Smith roused Mandeville two hours before dawn, and they boiled a quart-pot of tea, for the water would run to no more. They had to husband it. But before they drank Smith spoke to his chum seriously.
"Do you know the odds are against us, Mandy, old boy? I didn't put it right last night. Though it's bad going back, that chance is much the best."
"I'll do what you do," said the Baker obstinately, brushing away a fly. "It's all one to me, old man."
"I'm going on," said Smith, with a curious, hard determination; "and I'll tell you why. I believe in this; I believe I'm going to strike it. I know there's gold out here. Yes, I know it as if I'd seen it, Mandy."
He drank a little tea, and munched a bit of damper.

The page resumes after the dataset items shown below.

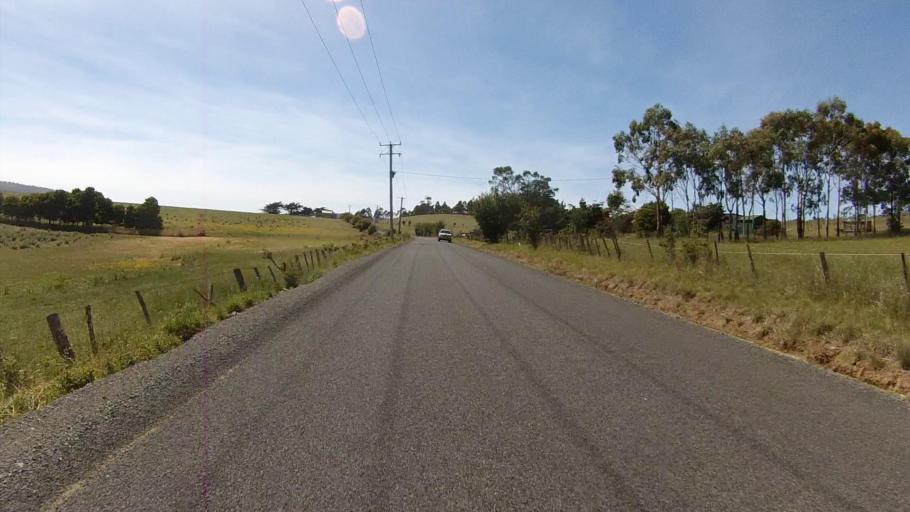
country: AU
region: Tasmania
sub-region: Sorell
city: Sorell
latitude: -42.7635
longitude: 147.6303
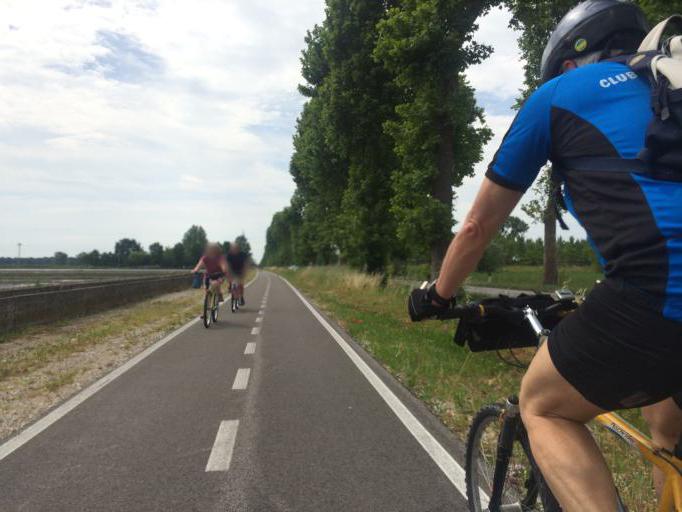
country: IT
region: Friuli Venezia Giulia
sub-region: Provincia di Udine
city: Aquileia
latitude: 45.7508
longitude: 13.3790
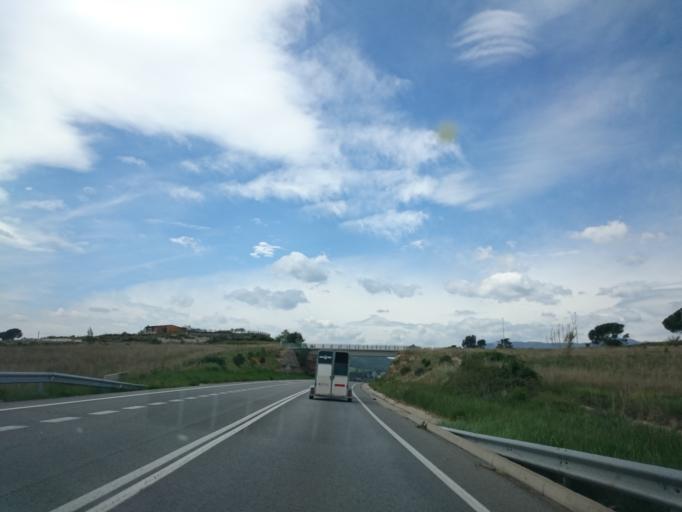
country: ES
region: Catalonia
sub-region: Provincia de Barcelona
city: Gironella
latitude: 42.0478
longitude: 1.8881
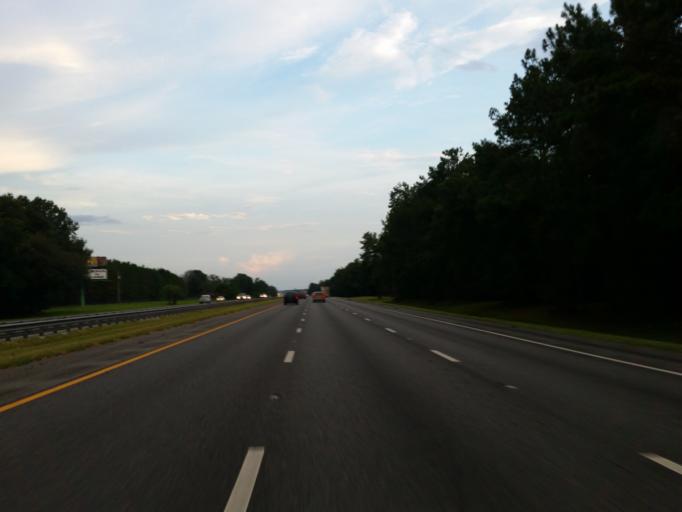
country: US
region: Florida
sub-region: Columbia County
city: Lake City
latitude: 30.1400
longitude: -82.6684
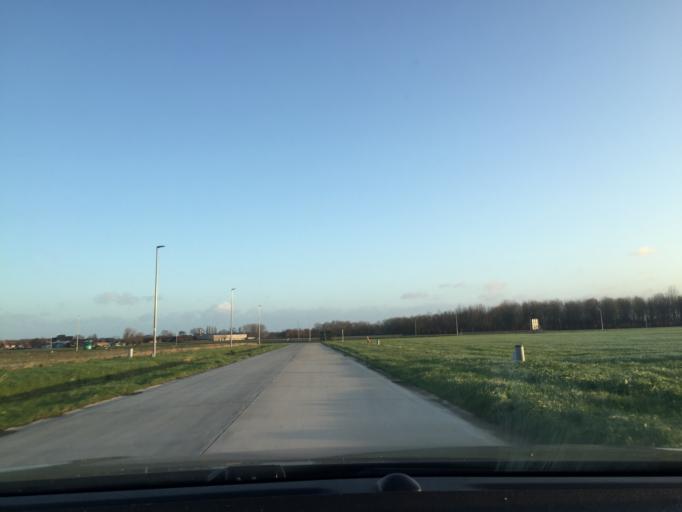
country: BE
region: Flanders
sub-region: Provincie West-Vlaanderen
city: Ardooie
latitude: 50.9757
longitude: 3.1586
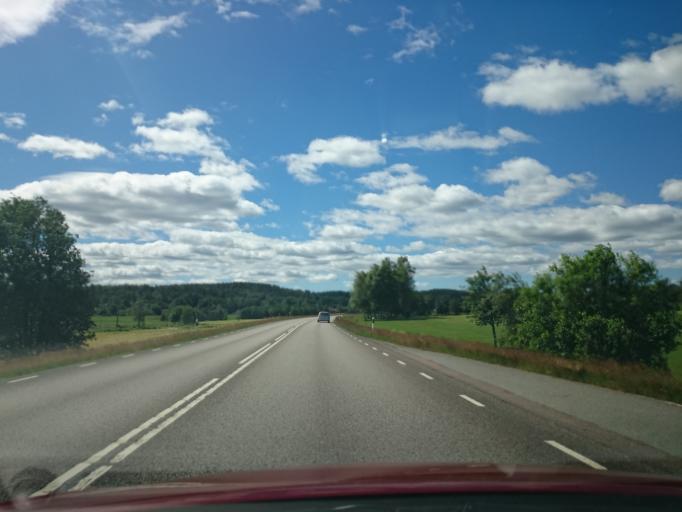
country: SE
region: Vaestra Goetaland
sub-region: Lerums Kommun
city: Olstorp
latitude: 57.8308
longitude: 12.2544
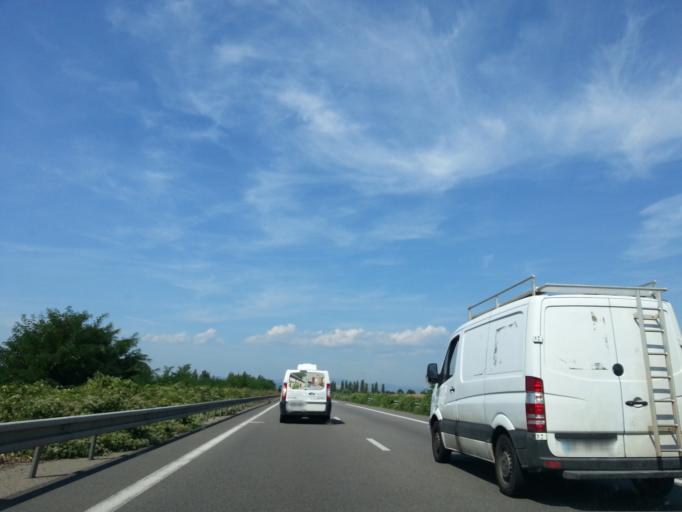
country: FR
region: Alsace
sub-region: Departement du Bas-Rhin
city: Entzheim
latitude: 48.5225
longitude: 7.6288
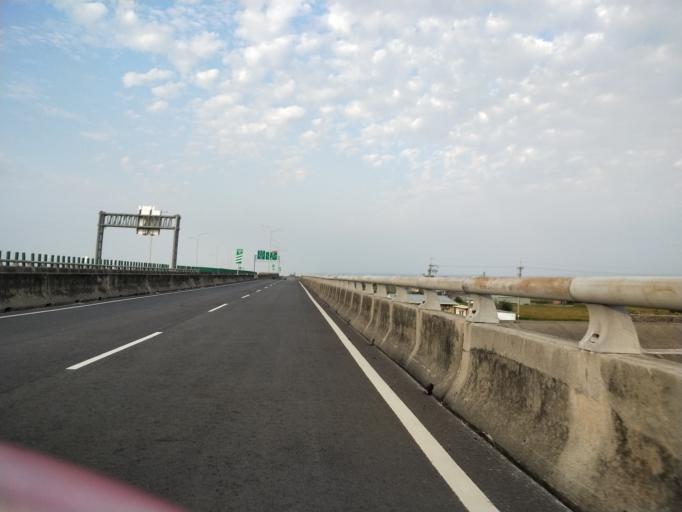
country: TW
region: Taiwan
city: Fengyuan
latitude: 24.4026
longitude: 120.6117
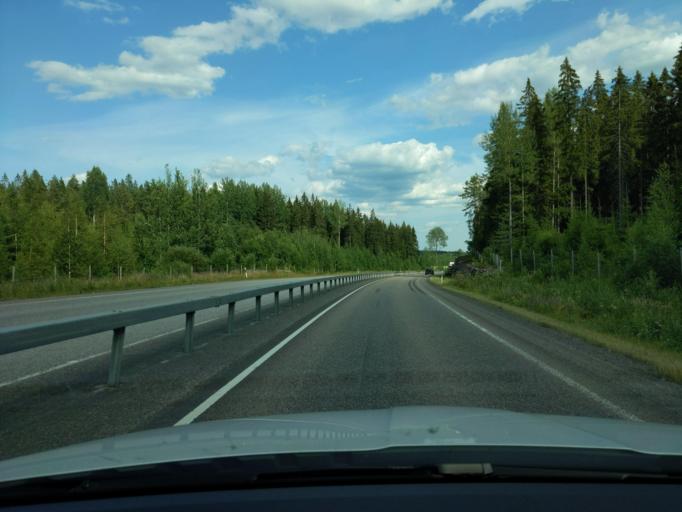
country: FI
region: Kymenlaakso
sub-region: Kouvola
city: Iitti
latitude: 60.9147
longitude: 26.2538
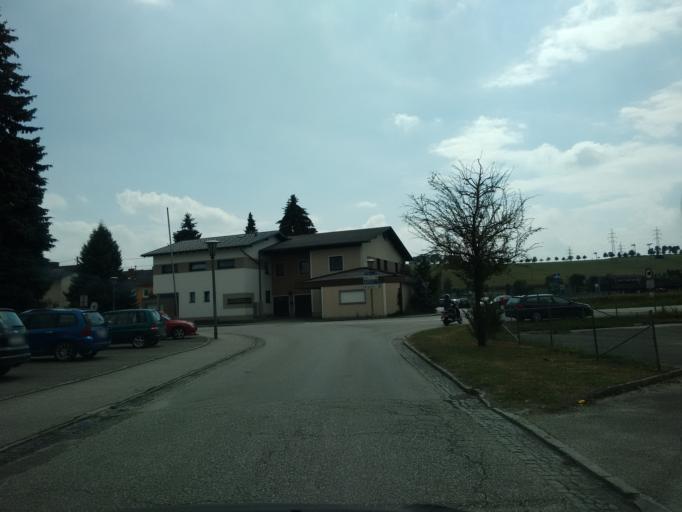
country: AT
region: Upper Austria
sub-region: Politischer Bezirk Grieskirchen
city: Grieskirchen
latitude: 48.2357
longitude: 13.8210
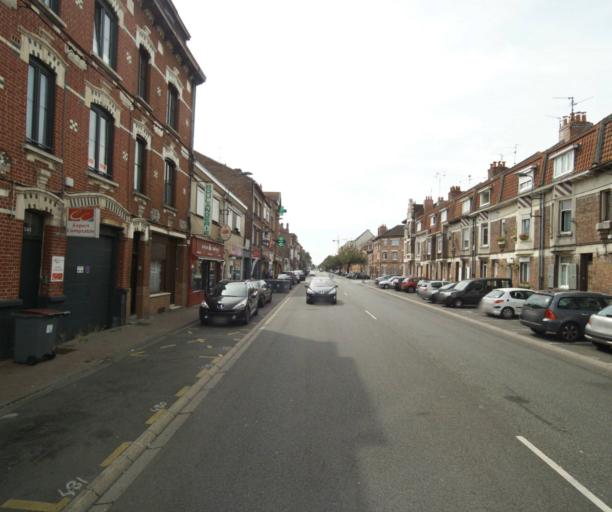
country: FR
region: Nord-Pas-de-Calais
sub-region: Departement du Nord
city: Wattignies
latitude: 50.6110
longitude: 3.0458
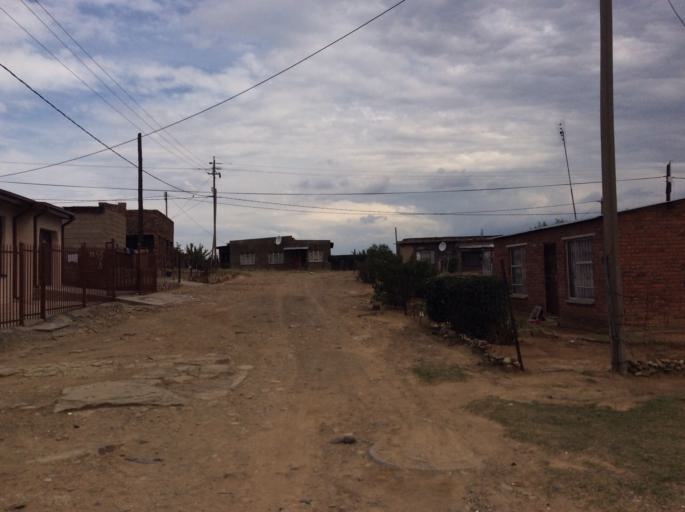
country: LS
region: Mafeteng
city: Mafeteng
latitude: -29.7223
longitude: 27.0304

"I want it, Mandy, bad. There's the devil to pay in England, and no pitch hot. I half-ruined my folks before I was twenty, and I heard last mail that everything was wrong; the old man crazy, and my mother living as she never lived before. And there's another woman in it, too. I'll tell you about it some day."
"But," asked Mandeville, "suppose you go under, Smith?"
"I sha'n't," said Smith; "and if I do, they'll know I'm dead, and can't help 'em. I've been a bad hat, old man, and if I rot in the sun it will serve me right."
Mandeville stopped rolling up his swag.
"You may be what you like, but you're a blooming good pal," said he, "and if you're to corpse it here, I'll corpse it too. You stuck by me when I wanted a friend bad in Albany and at New Find. And that's enough say. If you're in it, I'm on."